Now you've got my curiosity up. If all those video cards seem to have troubles with 1280x1024, I should very much like to know what is going on here. It sounds like the problem has nothing to do with drivers, but is, in fact, the game itself at fault. One thing I wonder, I just swapped my widescreen LCD for a standard sized one out of sheer frustration from the lack of good solutions on running 99% of the games out there on a widescreen LCD (I swear I think only some 1% or so actually natively support widescreen or can do it via a clean modification that doesn't cause numerous bugs) and I had wanted to play Thief 3 on it before I gave up and did the swap, and one of the things I read about was a sort of backwards hack to try to get the game to run in widescreen. It was massively unstable and had issues though. One thing I'm wondering is if they've done something to the engine that made it somehow not get along very well with resolutions that aren't perfectly 4:3 ratio? Since 1280x1024 is the only standard resolution which breaks from the usual 4:3 ratio that all the others followed, it occurs to me to wonder if perhaps that could be the culprit. Has anyone successfully run the game in 1600x1200 smoothly to verify one way or the other? Anyway, on the subject of the widescreen gaming, I wonder if anyone has ever come up with some kind of better way of setting "custom" resolutions for this game? I wouldn't mind playing in 1280x960 for example as it would probably be a lot cleaner than 1024x768 (and come to think of it, where is 1152x864) and if the engine hates non-4:3 ratio for some reason, then it might solve the problem well enough to tolerate.

→ SUPPLIED RECORDS:
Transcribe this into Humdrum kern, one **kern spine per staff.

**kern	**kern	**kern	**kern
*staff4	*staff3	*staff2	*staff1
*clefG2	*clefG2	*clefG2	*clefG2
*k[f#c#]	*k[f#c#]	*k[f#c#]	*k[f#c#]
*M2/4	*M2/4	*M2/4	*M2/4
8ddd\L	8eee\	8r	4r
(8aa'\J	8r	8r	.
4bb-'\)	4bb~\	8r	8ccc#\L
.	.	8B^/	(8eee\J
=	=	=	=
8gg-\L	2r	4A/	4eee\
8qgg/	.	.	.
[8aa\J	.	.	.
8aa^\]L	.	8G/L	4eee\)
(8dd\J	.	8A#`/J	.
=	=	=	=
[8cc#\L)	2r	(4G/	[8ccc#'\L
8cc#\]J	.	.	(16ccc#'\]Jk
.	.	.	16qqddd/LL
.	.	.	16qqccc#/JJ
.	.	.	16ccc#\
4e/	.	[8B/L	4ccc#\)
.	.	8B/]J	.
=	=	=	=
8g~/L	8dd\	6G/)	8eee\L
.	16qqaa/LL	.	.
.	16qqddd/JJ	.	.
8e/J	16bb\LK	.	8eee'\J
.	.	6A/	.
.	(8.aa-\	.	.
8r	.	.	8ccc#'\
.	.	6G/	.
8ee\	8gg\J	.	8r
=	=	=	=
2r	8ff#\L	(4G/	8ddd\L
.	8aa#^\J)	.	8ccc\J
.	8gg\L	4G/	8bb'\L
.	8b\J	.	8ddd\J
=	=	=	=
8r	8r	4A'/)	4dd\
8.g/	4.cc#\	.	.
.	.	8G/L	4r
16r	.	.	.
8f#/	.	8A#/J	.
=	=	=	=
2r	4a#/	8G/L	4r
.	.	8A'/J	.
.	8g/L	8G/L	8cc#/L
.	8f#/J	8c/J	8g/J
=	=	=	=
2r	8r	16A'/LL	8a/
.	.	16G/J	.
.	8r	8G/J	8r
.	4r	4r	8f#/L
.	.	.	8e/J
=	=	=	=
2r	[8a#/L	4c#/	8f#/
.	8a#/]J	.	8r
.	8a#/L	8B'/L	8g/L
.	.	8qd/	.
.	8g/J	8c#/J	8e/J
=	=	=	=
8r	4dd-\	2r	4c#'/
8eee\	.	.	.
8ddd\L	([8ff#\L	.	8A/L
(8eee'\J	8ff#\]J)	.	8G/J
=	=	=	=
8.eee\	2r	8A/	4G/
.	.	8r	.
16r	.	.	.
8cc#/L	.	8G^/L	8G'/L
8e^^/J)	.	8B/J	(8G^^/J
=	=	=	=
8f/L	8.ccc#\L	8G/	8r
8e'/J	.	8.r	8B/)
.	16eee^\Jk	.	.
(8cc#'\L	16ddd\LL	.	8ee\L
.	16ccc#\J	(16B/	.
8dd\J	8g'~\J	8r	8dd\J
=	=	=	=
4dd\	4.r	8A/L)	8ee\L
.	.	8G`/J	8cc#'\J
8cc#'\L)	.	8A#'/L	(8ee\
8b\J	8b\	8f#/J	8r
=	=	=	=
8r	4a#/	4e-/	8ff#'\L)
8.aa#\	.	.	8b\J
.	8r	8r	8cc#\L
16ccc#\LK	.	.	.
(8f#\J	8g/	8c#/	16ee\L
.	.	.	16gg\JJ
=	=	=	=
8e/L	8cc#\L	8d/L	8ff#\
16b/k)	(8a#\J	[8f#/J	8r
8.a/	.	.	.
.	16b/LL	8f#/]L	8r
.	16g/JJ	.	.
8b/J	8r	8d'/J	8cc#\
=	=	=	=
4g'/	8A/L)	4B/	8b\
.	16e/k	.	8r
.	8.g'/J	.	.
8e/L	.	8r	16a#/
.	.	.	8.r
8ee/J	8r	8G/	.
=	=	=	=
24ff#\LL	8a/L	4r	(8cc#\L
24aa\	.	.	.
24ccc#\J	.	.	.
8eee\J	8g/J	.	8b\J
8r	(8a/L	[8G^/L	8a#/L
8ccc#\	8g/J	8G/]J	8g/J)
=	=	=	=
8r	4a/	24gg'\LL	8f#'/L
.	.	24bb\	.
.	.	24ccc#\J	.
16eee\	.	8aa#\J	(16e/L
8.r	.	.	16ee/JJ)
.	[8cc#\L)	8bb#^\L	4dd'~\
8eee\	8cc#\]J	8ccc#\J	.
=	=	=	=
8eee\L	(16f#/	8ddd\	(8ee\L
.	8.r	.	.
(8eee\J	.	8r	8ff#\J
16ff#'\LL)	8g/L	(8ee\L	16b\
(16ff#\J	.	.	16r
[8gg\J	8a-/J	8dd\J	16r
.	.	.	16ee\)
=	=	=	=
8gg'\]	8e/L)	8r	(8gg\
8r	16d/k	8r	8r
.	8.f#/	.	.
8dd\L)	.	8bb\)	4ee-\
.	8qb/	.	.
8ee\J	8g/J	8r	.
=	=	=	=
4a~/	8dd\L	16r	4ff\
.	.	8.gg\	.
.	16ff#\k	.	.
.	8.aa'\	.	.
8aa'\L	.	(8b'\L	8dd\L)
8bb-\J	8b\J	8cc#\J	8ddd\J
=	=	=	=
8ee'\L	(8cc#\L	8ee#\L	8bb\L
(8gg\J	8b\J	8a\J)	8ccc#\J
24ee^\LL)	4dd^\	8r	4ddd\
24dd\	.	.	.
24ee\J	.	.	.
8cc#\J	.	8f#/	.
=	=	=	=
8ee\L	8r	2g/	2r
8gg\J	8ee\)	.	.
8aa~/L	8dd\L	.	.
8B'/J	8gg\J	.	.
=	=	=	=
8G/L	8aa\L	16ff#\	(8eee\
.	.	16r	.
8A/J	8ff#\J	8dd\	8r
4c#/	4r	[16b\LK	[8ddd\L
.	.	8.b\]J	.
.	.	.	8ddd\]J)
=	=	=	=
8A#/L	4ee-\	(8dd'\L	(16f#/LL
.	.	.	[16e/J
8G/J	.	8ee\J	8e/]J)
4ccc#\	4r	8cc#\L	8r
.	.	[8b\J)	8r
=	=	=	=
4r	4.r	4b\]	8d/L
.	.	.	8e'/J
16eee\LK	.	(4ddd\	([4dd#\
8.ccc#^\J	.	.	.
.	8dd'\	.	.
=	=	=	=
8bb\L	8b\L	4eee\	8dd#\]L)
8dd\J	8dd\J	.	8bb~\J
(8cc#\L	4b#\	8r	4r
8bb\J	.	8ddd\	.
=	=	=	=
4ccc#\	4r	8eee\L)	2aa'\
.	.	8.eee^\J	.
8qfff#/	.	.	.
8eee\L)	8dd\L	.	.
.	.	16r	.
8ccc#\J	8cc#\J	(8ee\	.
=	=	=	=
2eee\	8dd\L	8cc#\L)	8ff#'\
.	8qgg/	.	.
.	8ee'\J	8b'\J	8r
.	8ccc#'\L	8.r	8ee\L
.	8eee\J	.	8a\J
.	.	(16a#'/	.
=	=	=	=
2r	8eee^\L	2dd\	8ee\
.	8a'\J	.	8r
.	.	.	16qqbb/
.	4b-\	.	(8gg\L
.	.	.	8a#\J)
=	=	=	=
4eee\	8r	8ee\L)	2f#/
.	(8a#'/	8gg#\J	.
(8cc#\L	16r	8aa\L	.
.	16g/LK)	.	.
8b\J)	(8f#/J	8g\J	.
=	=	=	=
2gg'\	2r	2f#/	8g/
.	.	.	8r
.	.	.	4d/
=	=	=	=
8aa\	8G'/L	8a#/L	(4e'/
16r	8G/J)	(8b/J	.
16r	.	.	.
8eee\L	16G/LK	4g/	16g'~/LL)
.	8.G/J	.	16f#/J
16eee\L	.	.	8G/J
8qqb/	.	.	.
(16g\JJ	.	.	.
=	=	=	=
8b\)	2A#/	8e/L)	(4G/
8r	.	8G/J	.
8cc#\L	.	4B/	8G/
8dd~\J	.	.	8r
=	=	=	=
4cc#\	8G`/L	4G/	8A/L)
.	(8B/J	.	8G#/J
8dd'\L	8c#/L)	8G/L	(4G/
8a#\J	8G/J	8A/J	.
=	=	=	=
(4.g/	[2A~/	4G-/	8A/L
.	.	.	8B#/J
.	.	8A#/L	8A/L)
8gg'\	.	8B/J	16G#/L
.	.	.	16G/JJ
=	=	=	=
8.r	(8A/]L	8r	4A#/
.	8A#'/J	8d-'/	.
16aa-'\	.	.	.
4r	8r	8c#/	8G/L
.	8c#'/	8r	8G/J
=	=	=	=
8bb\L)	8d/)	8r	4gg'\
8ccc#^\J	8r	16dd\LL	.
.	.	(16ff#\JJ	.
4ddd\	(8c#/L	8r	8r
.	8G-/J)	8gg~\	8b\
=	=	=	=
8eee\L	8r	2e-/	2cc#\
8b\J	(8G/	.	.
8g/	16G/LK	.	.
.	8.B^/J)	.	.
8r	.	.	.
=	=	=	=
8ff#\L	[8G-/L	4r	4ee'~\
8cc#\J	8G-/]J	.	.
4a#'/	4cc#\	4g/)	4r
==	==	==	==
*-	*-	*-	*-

→ WHAT TO WORK ON:
- 1) In the post about Thief 3 screen resolutions, which standard resolution is said to break from the usual 4:3 ratio?
- 2) In one to three sentences, explain why the writer of the post about Thief 3 screen resolutions swapped a widescreen LCD for a standard-sized one.
- 3) Carry on the post about Thief 3 screen resolutions from its final sentence.

→ ANSWERS FOR THIS EXERCISE:
- 1) 1280x1024 is the one standard resolution that breaks from the 4:3 ratio.

- 2) The writer was frustrated by the lack of good ways to run most games on a widescreen LCD. The writer estimates that only about 1% of games natively support widescreen or can be made to through a clean modification that doesn't cause many bugs.

- 3)
PS. I REALLY want to hurt the guy responsible for coming up with the concept of just enumerating video modes into a fixed list when the Windows API allows any application that wants to just ask for a list of available video modes... Requiring that users use only those within a fixed list seems just massively stupid to me. Was there any actual reason that they did this? I mean, I'm sorry, I know I'm kind of coming off a bit rude here, but games that used this method have driven me absolutely insane for years even back before I had an LCD. There's just no reason to do it...
bikerdude on 26/2/2007 at 16:20
Hello again
With regard to the oemga drivers your using, yes I am aware of them, but but it can be a bit of hit and miss. ive used them aswell on my old X1800XT as ATI's driver support at the time was shite. With regard to searching for "the best driver for your card" yes I agree google can be a pain, but what I find is do a generic search and then using the results I get from that I then tailer further searches etc, the key is perseverance.
Quote:
something to the engine that made it somehow not get along very well with resolutions that aren't perfectly 4:3 ratio?
I completly forgot about this..!!! I'm playing the expansion pack for f.e.a.r. and when I did some googling regarding tweaking etc I came across the 4:3 ratio issue. So tonight when I get home Im going to try T3/Fear @1600x1200,1280x960 and 1152x864 and see how it goes. I dont think (but I may be wrong) anyone on ttlg has come up with that answer before..Well done, you may have fixed your own problem.
ps. doing the driver re-install once in a while is necessary, like rebuilding windows every so often it keeps things smooth and responsive.
nb: for all who want to know what all the 4:3 resolutions are see this (
http://www.latenighthacking.com/projects/monitorResolutions.html) link
biker
Nazo on 26/2/2007 at 16:37
Quote Posted by Bikerdude
With regard to the oemga drivers your using, yes I am aware of them, but but it can be a bit of hit and miss. ive used them aswell on my old X1800XT as ATI's driver support at the time was shite. With regard to searching for "the best driver for your card" yes I agree google can be a pain, but what I find is do a generic search and then using the results I get from that I then tailer further searches etc, the key is perseverance.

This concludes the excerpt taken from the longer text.